* Task goal
Print the lines starting at the one that contains "Wednesday, 10:10 PM: which" and ending at the one that contains "to 11:00 PM", both included, copying them word for word and adding nothing else.

* Material supplied
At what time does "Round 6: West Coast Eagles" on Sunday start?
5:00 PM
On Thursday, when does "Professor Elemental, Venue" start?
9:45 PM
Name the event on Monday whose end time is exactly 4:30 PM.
--
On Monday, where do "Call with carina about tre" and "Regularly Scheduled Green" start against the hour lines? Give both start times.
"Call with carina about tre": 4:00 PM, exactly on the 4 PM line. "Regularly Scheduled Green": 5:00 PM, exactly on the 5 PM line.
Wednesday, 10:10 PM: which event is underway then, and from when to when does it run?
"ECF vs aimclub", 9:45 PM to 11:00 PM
* * *
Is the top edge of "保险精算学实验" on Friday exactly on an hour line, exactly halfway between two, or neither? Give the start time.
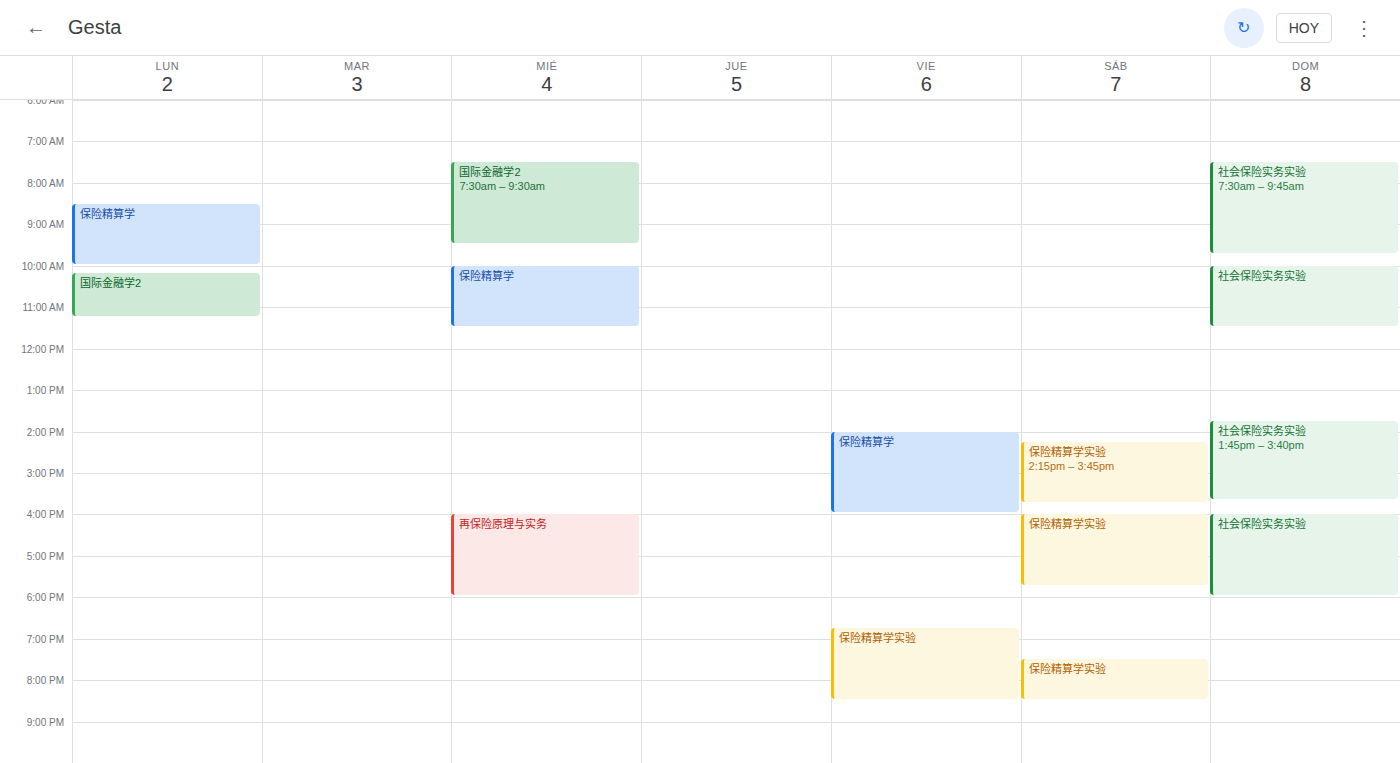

* Result of this task
Wednesday, 10:10 PM: which event is underway then, and from when to when does it run?
"ECF vs aimclub", 9:45 PM to 11:00 PM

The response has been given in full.